SUPPLIED MATERIAL: Begin

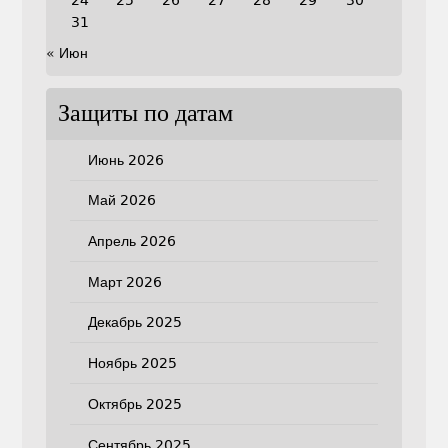
24
25
26
27
28
29
30
31
« Июн
Защиты по датам
Июнь 2026
Май 2026
Апрель 2026
Март 2026
Декабрь 2025
Ноябрь 2025
Октябрь 2025
Сентябрь 2025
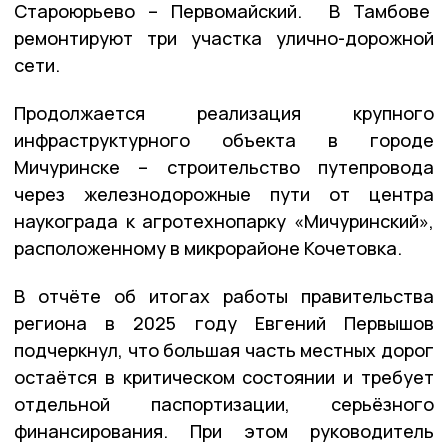
Староюрьево – Первомайский. В Тамбове
ремонтируют три участка улично-дорожной
сети.
Продолжается реализация крупного
инфраструктурного объекта в городе
Мичуринске – строительство путепровода
через железнодорожные пути от центра
наукограда к агротехнопарку «Мичуринский»,
расположенному в микрорайоне Кочетовка.
В отчёте об итогах работы правительства
региона в 2025 году Евгений Первышов
подчеркнул, что большая часть местных дорог
остаётся в критическом состоянии и требует
отдельной паспортизации, серьёзного
финансирования. При этом руководитель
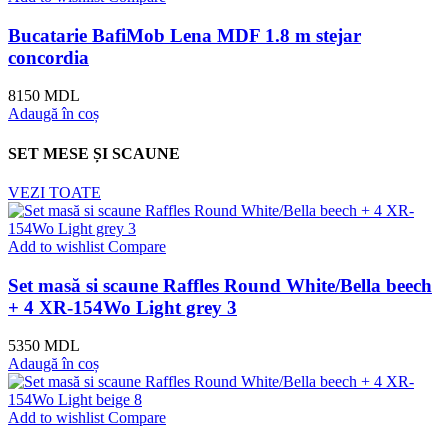
Bucatarie BafiMob Lena MDF 1.8 m stejar
concordia
8150
MDL
Adaugă în coș
SET MESE ȘI SCAUNE
VEZI TOATE
Add to wishlist
Compare
Set masă si scaune Raffles Round White/Bella beech
+ 4 XR-154Wo Light grey 3
5350
MDL
Adaugă în coș
Add to wishlist
Compare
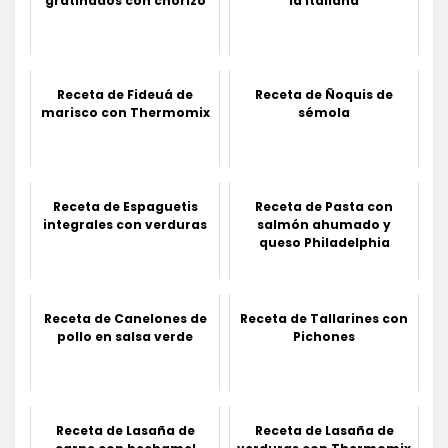
gratinados con chorizo
la italiana
Receta de Fideuá de
Receta de Ñoquis de
marisco con Thermomix
sémola
Receta de Espaguetis
Receta de Pasta con
integrales con verduras
salmón ahumado y
queso Philadelphia
Receta de Canelones de
Receta de Tallarines con
pollo en salsa verde
Pichones
Receta de Lasaña de
Receta de Lasaña de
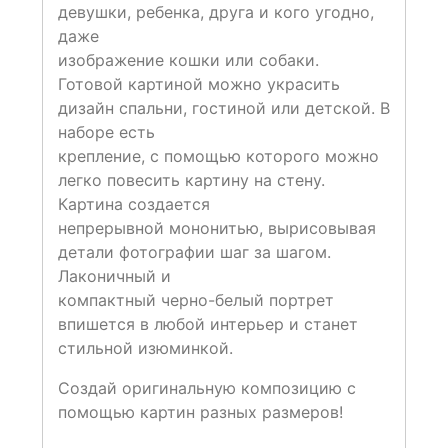
девушки, ребенка, друга и кого угодно,
даже
изображение кошки или собаки.
Готовой картиной можно украсить
дизайн спальни, гостиной или детской. В
наборе есть
крепление, с помощью которого можно
легко повесить картину на стену.
Картина создается
непрерывной мононитью, вырисовывая
детали фотографии шаг за шагом.
Лаконичный и
компактный черно-белый портрет
впишется в любой интерьер и станет
стильной изюминкой.
Создай оригинальную композицию с
помощью картин разных размеров!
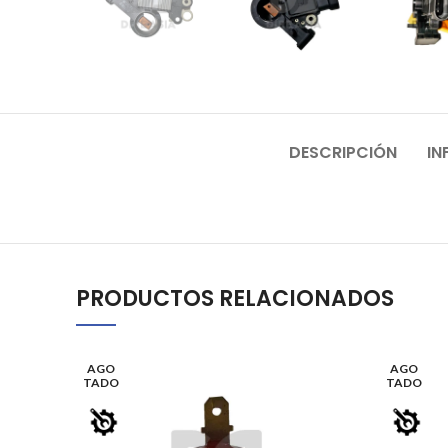
DESCRIPCIÓN
IN
PRODUCTOS RELACIONADOS
AGO
AGO
TADO
TADO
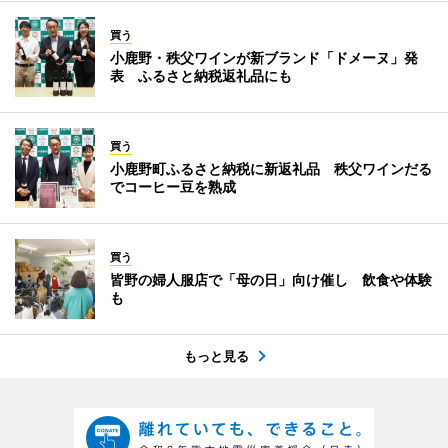
買う
小鹿野・秩父ワインが新ブランド「ドメーヌ」発
表 ふるさと納税返礼品にも
買う
小鹿野町ふるさと納税に新返礼品 秩父ワインだる
でコーヒー豆を熟成
買う
皆野の婦人服店で「母の日」向け催し 飲食や体験
も
もっと見る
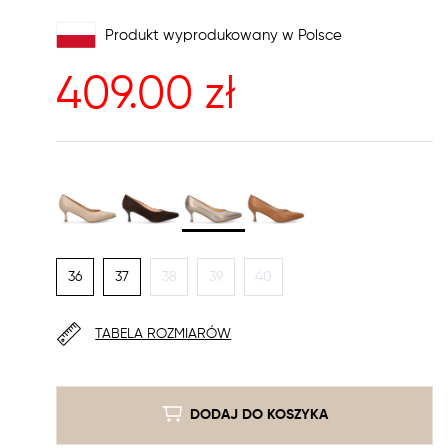
Produkt wyprodukowany w Polsce
409.00
zł
36
37
38
39
40
TABELA ROZMIARÓW
DODAJ DO KOSZYKA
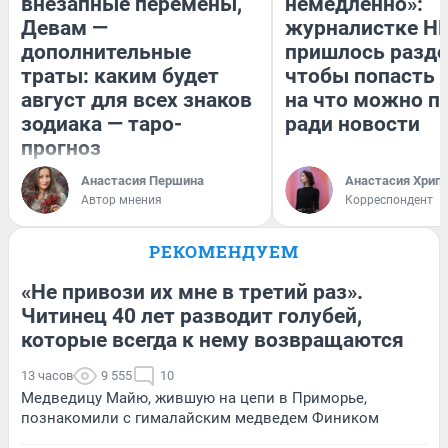
внезапные перемены,
немедленно»:
Девам —
журналистке Н
дополнительные
пришлось разде
траты: каким будет
чтобы попасть в
август для всех знаков
на что можно п
зодиака — таро-
ради новости
прогноз
Анастасия Першина
Анастасия Хрип
Автор мнения
Корреспондент
РЕКОМЕНДУЕМ
«Не привози их мне в третий раз».
Читинец 40 лет разводит голубей,
которые всегда к нему возвращаются
13 часов
9 555
10
Медведицу Майю, жившую на цепи в Приморье,
познакомили с гималайским медведем Фиником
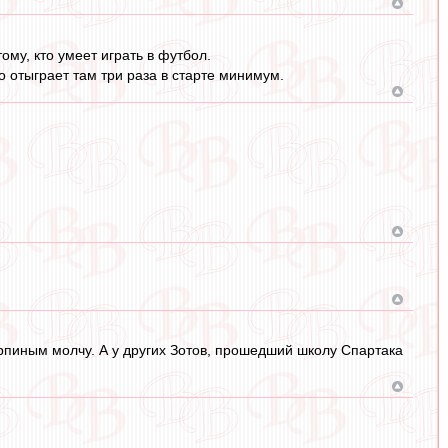
ому, кто умеет играть в футбол.
то отыграет там три раза в старте минимум.
арпиным молчу. А у других Зотов, прошедший школу Спартака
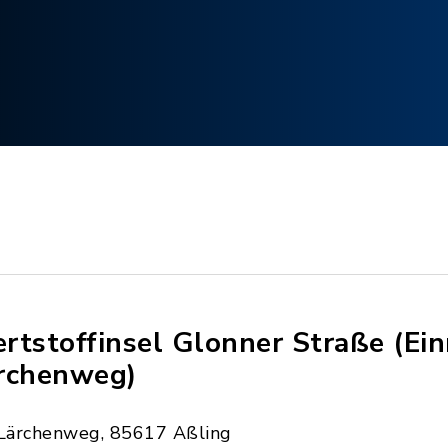
rtstoffinsel Glonner Straße (E
rchenweg)
Lärchenweg, 85617 Aßling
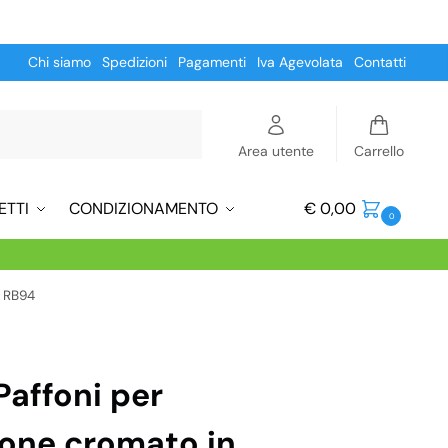
Chi siamo
Spedizioni
Pagamenti
Iva Agevolata
Contatti
Cerca
Area utente
Carrello
ETTI
CONDIZIONAMENTO
€
0,00
0
e RB94
Paffoni per
tone cromato in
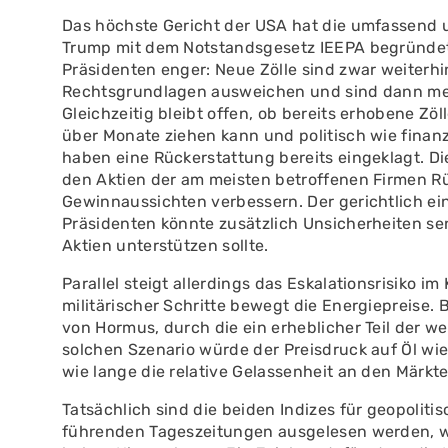
Das höchste Gericht der USA hat die umfassend u
Trump mit dem Notstandsgesetz IEEPA begründet 
Präsidenten enger: Neue Zölle sind zwar weiterh
Rechtsgrundlagen ausweichen und sind dann meist
Gleichzeitig bleibt offen, ob bereits erhobene Zö
über Monate ziehen kann und politisch wie finanzi
haben eine Rückerstattung bereits eingeklagt. D
den Aktien der am meisten betroffenen Firmen R
Gewinnaussichten verbessern. Der gerichtlich ei
Präsidenten könnte zusätzlich Unsicherheiten se
Aktien unterstützen sollte.
Parallel steigt allerdings das Eskalationsrisiko i
militärischer Schritte bewegt die Energiepreise.
von Hormus, durch die ein erheblicher Teil der we
solchen Szenario würde der Preisdruck auf Öl wi
wie lange die relative Gelassenheit an den Märkte
Tatsächlich sind die beiden Indizes für geopolitis
führenden Tageszeitungen ausgelesen werden, wi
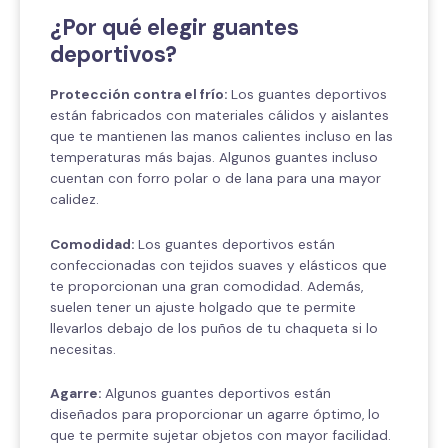
¿Por qué elegir guantes
deportivos?
Protección contra el frío:
Los guantes deportivos
están fabricados con materiales cálidos y aislantes
que te mantienen las manos calientes incluso en las
temperaturas más bajas. Algunos guantes incluso
cuentan con forro polar o de lana para una mayor
calidez.
Comodidad:
Los guantes deportivos están
confeccionadas con tejidos suaves y elásticos que
te proporcionan una gran comodidad. Además,
suelen tener un ajuste holgado que te permite
llevarlos debajo de los puños de tu chaqueta si lo
necesitas.
Agarre:
Algunos guantes deportivos están
diseñados para proporcionar un agarre óptimo, lo
que te permite sujetar objetos con mayor facilidad.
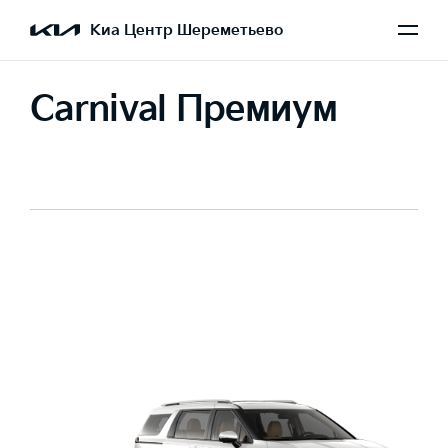
Киа Центр Шереметьево
Carnival Премиум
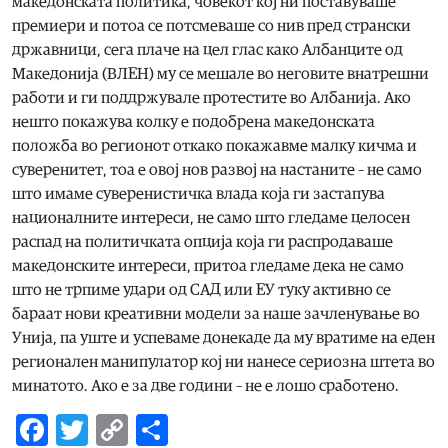
македонската политика, човекот кој ни поставуваше
премиери и потоа се потсмеваше со нив пред странски
државници, сега плаче на цел глас како Албанците од
Македонија (ВЛЕН) му се мешале во неговите внатрешни
работи и ги поддржувале протестите во Албанија. Ако
нешто покажува колку е подобрена македонската
положба во регионот откако покажавме малку кичма и
суверенитет, тоа е овој нов развој на настаните – не само
што имаме суверенистичка влада која ги застапува
националните интереси, не само што гледаме целосен
распад на политичката опција која ги распродаваше
македонските интереси, притоа гледаме дека не само
што не трпиме удари од САД или ЕУ туку активно се
бараат нови креативни модели за наше зачленување во
Унија, па уште и успеваме донекаде да му вратиме на еден
регионален манипулатор кој ни нанесе сериозна штета во
минатото. Ако е за две години – не е лошо сработено.
Facebook
Twitter
Copy
Share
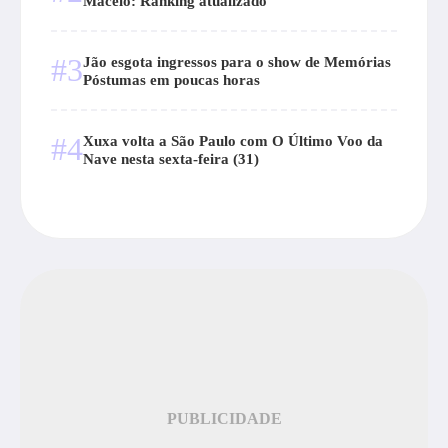
Maceió: Ranking atualizado
#3
Jão esgota ingressos para o show de Memórias
Póstumas em poucas horas
#4
Xuxa volta a São Paulo com O Último Voo da
Nave nesta sexta-feira (31)
PUBLICIDADE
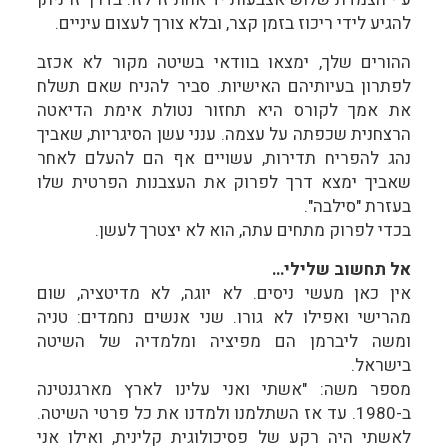
להגיע לידי ריכוז בזמן קצר, ובלא צורך לעצום עיניים.
ההורים שלך, ימצאו בוודאי בשיטה מקור לא אכזב
לפתרון בעיותיהם האישיות. סביר להניח שאם תשלח
את אמך לקורס היא תחזור נטולת אימת הדיאטה
הרצחנית שכפתה על עצמה. ענני עשן הסיגריות, שאביך
נהג להפריח תדירות, עשויים אף הם להעלם לאחר
שאביך ימצא דרך לפרוק את העצבנות הפרטית שלו
בעזרת "סילבה".
בכדי לפרוק מתחים עתה, הוא לא יצטרך לעשן.
אל תחשוב שלילי…
אין כאן מעשי ניסים. לא יוגה, לא מדיטציה, שום
מהרישי ואפילו לא גורו. שני אנשים נחמדים: טניה
ומשה ליברמן הם מפיציה ומלמדיה של השיטה
בישראל.
מספר משה: "אשתי ואני עלינו לארץ מארגנטינה
ב-1980. עד אז השתלמנו ולמדנו את כל פרטי השיטה.
לאשתי היה רקע של פסיכולוגית קלינית, ואילו אני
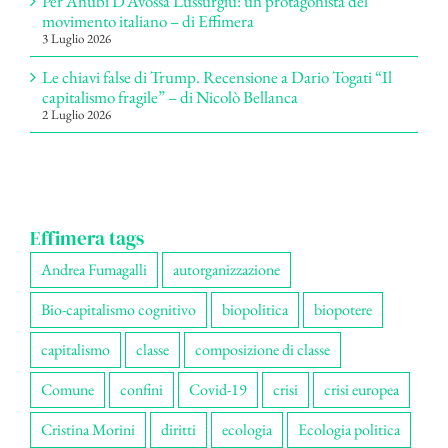
Per Anubi D’Avossa Lussurgiu: un protagonista del
movimento italiano – di Effimera
3 Luglio 2026
Le chiavi false di Trump. Recensione a Dario Togati “Il
capitalismo fragile” – di Nicolò Bellanca
2 Luglio 2026
Effimera tags
Andrea Fumagalli
autorganizzazione
Bio-capitalismo cognitivo
biopolitica
biopotere
capitalismo
classe
composizione di classe
Comune
confini
Covid-19
crisi
crisi europea
Cristina Morini
diritti
ecologia
Ecologia politica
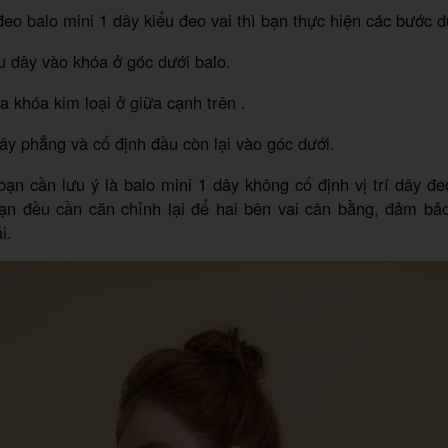
eo balo mini 1 dây kiểu đeo vai thì bạn thực hiện các bước d
 dây vào khóa ở góc dưới balo.
a khóa kim loại ở giữa cạnh trên .
ây phẳng và cố định đầu còn lại vào góc dưới.
ạn cần lưu ý là balo mini 1 dây không cố định vị trí dây đe
bạn đều cần căn chỉnh lại để hai bên vai cân bằng, đảm bả
ái.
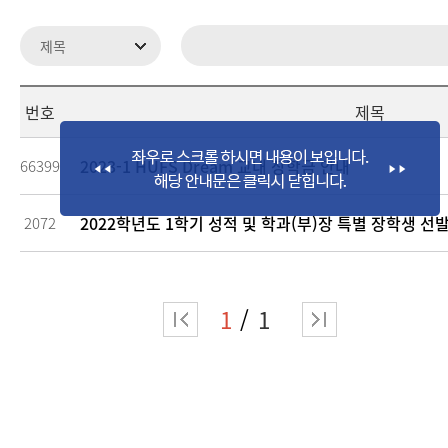
번호
제목
2023-1 HUFS Dream 교내 장학금 안내
66399
2022학년도 1학기 성적 및 학과(부)장 특별 장학생 선
2072
1
1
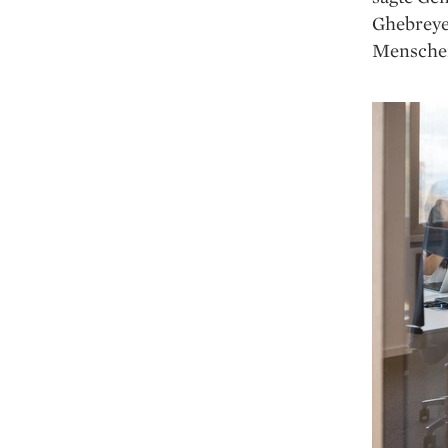
Ghebrey
Menschen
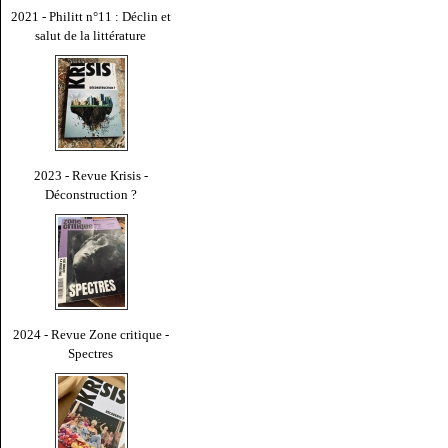
2021 - Philitt n°11 : Déclin et
salut de la littérature
2023 - Revue Krisis -
Déconstruction ?
2024 - Revue Zone critique -
Spectres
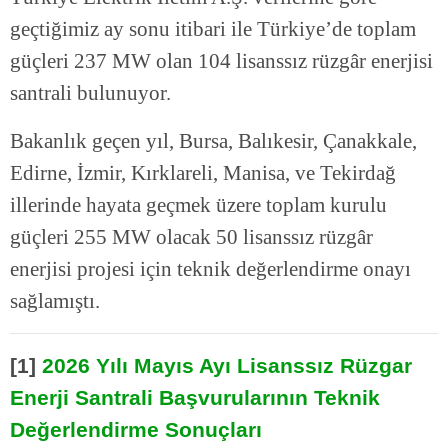
geçtiğimiz ay sonu itibari ile Türkiye’de toplam
güçleri 237 MW olan 104 lisanssız rüzgâr enerjisi
santrali bulunuyor.
Bakanlık geçen yıl, Bursa, Balıkesir, Çanakkale,
Edirne, İzmir, Kırklareli, Manisa, ve Tekirdağ
illerinde hayata geçmek üzere toplam kurulu
güçleri 255 MW olacak 50 lisanssız rüzgâr
enerjisi projesi için teknik değerlendirme onayı
sağlamıştı.
[1]
2026 Yılı Mayıs Ayı Lisanssız Rüzgar
Enerji Santrali Başvurularının Teknik
Değerlendirme Sonuçları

SUPPLIED MATERIAL: End

## WHAT YOU HAVE TO DO
Without any pictures, output exactly the lines from the start of the material through the line that contains "подчеркнул, что большая часть местных дорог", and only those.

## TASK RESULT
24
25
26
27
28
29
30
31
« Июн
Защиты по датам
Июнь 2026
Май 2026
Апрель 2026
Март 2026
Декабрь 2025
Ноябрь 2025
Октябрь 2025
Сентябрь 2025
Староюрьево – Первомайский. В Тамбове
ремонтируют три участка улично-дорожной
сети.
Продолжается реализация крупного
инфраструктурного объекта в городе
Мичуринске – строительство путепровода
через железнодорожные пути от центра
наукограда к агротехнопарку «Мичуринский»,
расположенному в микрорайоне Кочетовка.
В отчёте об итогах работы правительства
региона в 2025 году Евгений Первышов
подчеркнул, что большая часть местных дорог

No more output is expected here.